It is used by police and intelligence agencies to investigate such crimes as terrorism and child sexual abuse networks.

Talking to child protection advocates on the Gold Coast on Wednesday, Mr Abbott warned there would be an “explosion of unsolved crime” without the changes.

“If we don’t keep this data, our crime fighting agencies and the police are flying blind,” Mr Abbott said.

The $400 million cost represented one per cent of the $40 billion telecommunications sector.

“It seems like a small price to pay to give ourselves safety and freedom.”

Asked if industry would have to pay for the measure, Mr Abbott said: “It is very important that if you do business in this country, you adhere to the rules.”

‘Important step forward’: Shorten

Opposition Leader Bill Shorten said the cost figure was an important step forward.

Labor is expected to bring forward amendments to the legislation, but has backed two previous tranches of counter-terrorism laws.

Labor is expected to bring forward amendments to the legislation. Photo: AAP

The opposition says the bill must consider the rights of individuals, privacy principles, the potential extra cost of internet services and protect journalists and whistleblowers.

Greens spokesman Scott Ludlam said the government should scrap the bill, as there was no evidence that mandatory data retention reduced crime or improved public safety.

Senate crossbencher David Leyonhjelm said it was outrageous Australians would be paying $20 a head for the government to “snoop” on everyone.

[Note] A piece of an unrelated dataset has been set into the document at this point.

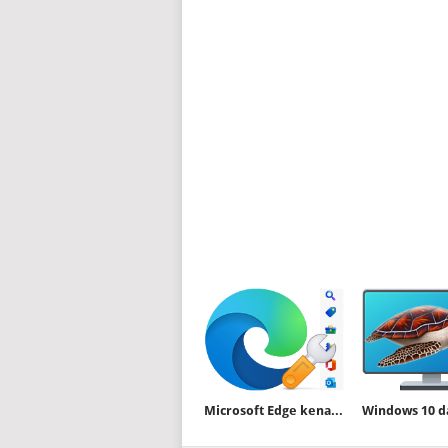
Microsoft Edge kenar çubuğu nasıl gizlenir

“They’re looking for a needle in a haystack trying to control these terrorists and all they are doing is building a bigger haystack,” the Liberal Democratic Party senator said.

Human Rights Commissioner Tim Wilson said checks were needed to prevent information from being hacked or being accessed without authority by telco employees.

“I have natural deep instinctive reservations of the significant holding of peoples’ private and personal information by very large services available for access by government,” Mr Wilson said.

Labor communications spokesman Jason Clare said the Prime Minister needed to reveal how much the new scheme would cost business and consumers.

“If the Liberal government is intending on imposing a new internet tax on households to pay for this, then it must be upfront about that,” Mr Clare said.

“We can’t afford something as important as national security laws to be sidetracked by Tony Abbott’s determination to avoid being straight on this.”

A parliamentary committee is due to report on the bill on February 27.